--- Requisitos das tarefas ---
a: Devolva o trecho do texto sobre Custódio Mendes que vai desde "Ser doente e, ainda" até "Mira de Aire.", inclusive.
b: Enumere todos os postos que, segundo o texto sobre Custódio Mendes, ele ocupou na corporação dos Bombeiros Voluntários de Mira de Aire.
c: Escreva a continuação do texto sobre Custódio Mendes, a partir do ponto em que termina.

--- Texto em estudo ---
>>>>>

Ser doente e, ainda assim, ser cuidador
Também Custódio Mendes, de 54 anos, tem a seus braços, há mais de uma década, a responsabilidade de cuidar do seu pai, Manuel Mendes, de 87 anos, depois de este ter tido uma isquemia que obrigou à amputação de um membro inferior e posteriormente, o outro. «As veias estavam entupidas de tal maneira que não deixavam passar o sangue», refere. Há 15 anos para cá que ajuda o pai naquilo que é necessário, contando também com o apoio da Associação de Amparo Familiar de Mira de Aire.
Durante 30 anos, Custódio Mendes viu na corporação dos Bombeiros Voluntários de Mira de Aire a sua grande missão, onde foi cadete, aspirante e chefe do quadro de honra. Mas há cerca de cinco anos que a vida lhe pregou uma partida. «Sofri uma trombose venosa profunda e comecei a andar com dificuldade», recorda. Nessa altura descobriu que padecia do mesmo problema que o pai.

<<<<<

--- Segmento de dados ---
>>>>>

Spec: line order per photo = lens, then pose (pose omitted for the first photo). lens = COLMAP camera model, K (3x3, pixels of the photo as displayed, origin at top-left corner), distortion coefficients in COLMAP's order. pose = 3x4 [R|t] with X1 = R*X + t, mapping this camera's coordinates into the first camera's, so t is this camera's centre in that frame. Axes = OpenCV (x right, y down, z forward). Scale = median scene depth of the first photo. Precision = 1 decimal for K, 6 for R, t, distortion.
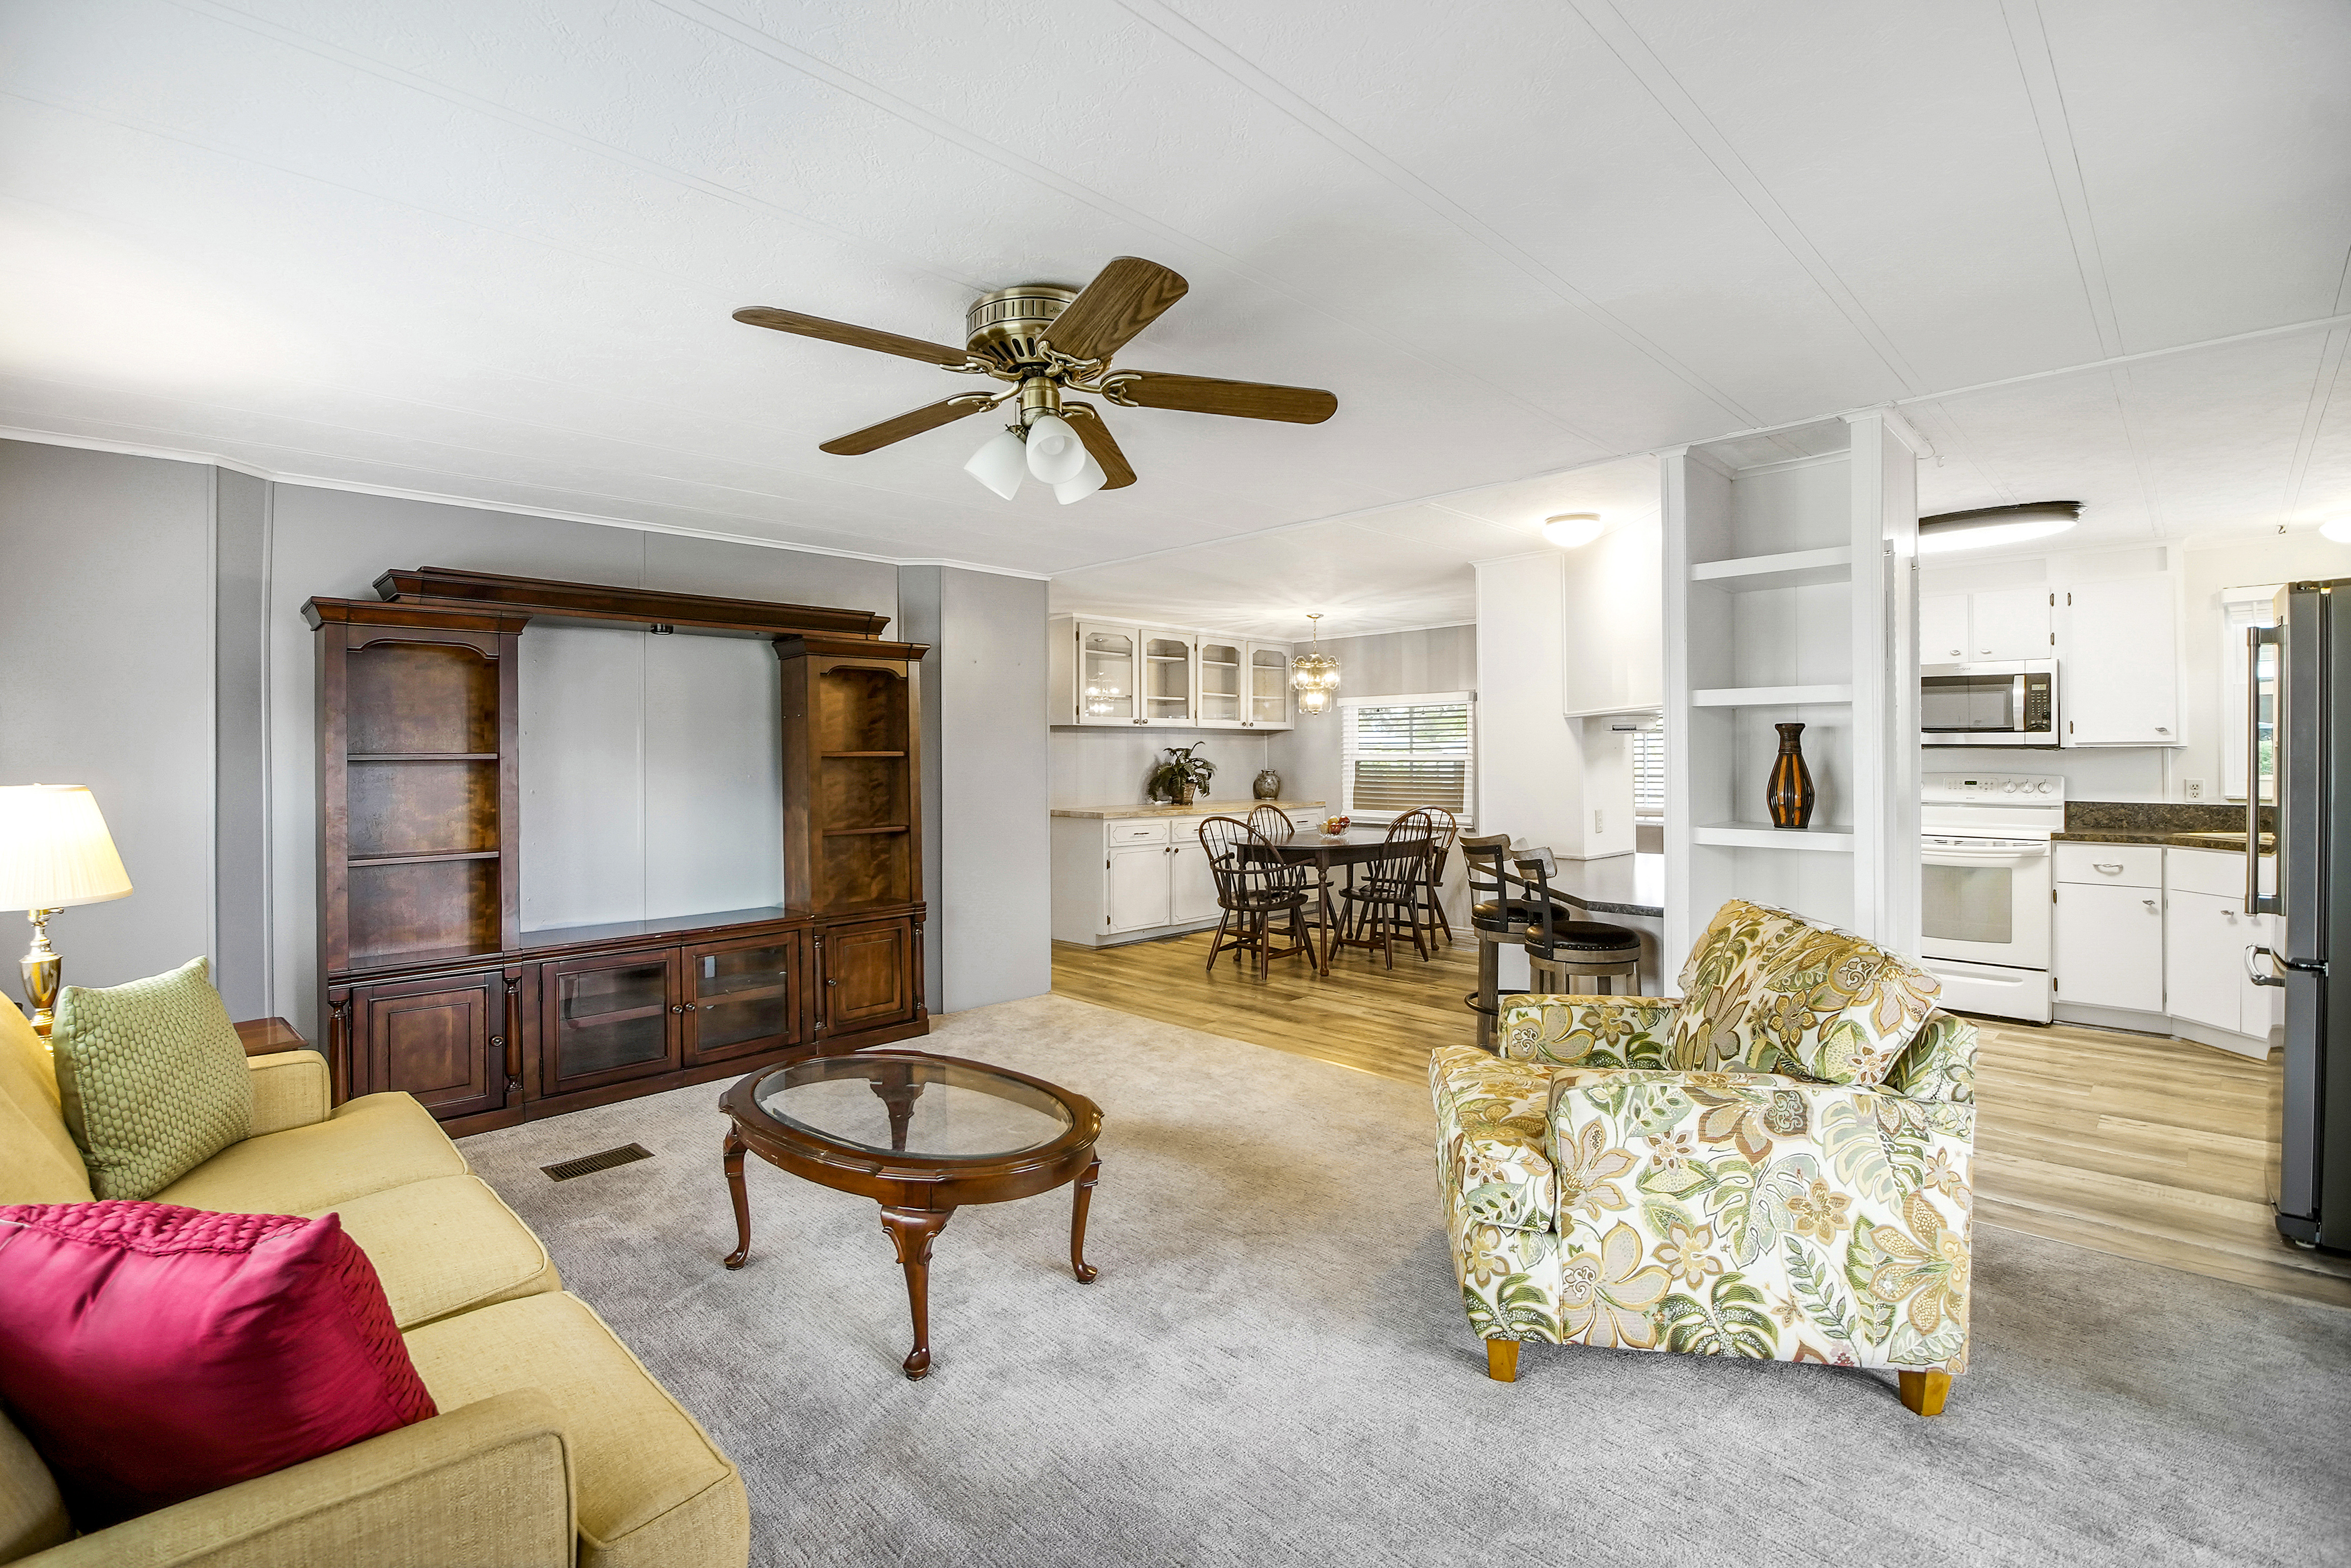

<<<<<

--- Respostas das atividades ---
a:
Ser doente e, ainda assim, ser cuidador
Também Custódio Mendes, de 54 anos, tem a seus braços, há mais de uma década, a responsabilidade de cuidar do seu pai, Manuel Mendes, de 87 anos, depois de este ter tido uma isquemia que obrigou à amputação de um membro inferior e posteriormente, o outro. «As veias estavam entupidas de tal maneira que não deixavam passar o sangue», refere. Há 15 anos para cá que ajuda o pai naquilo que é necessário, contando também com o apoio da Associação de Amparo Familiar de Mira de Aire.

b: Cadete, aspirante e chefe do quadro de honra.

c:
Hoje desloca-se com uma bengala e está reformado por invalidez. O facto de precisar de estar a maior do tempo com a perna levantada, inviabilizou a continuidade do exercício de funções. «Era impensável estar a trabalhar, mesmo estando sentado, porque tinha de estar a deitar-me», afirma. Atualmente, faz tratamento ambulatório e é vigiado mensalmente. No entanto, o fantasma do que aconteceu ao pai está bem presente: «Pode acontecer-me o mesmo, mas tento fazer uma dieta rigorosa», garante.
Durante a semana, é à Associação Amparo que compete a realização da higiene pessoal de Manuel Mendes. Se anteriormente Custódio Mendes e a mãe tratavam da higiene ao fim de semana, desde a descoberta do problema de saúde que, deixou de o conseguir fazer. Por isso, durante esses dois dias, essa tarefa é feita por uma senhora que lá se desloca à casa.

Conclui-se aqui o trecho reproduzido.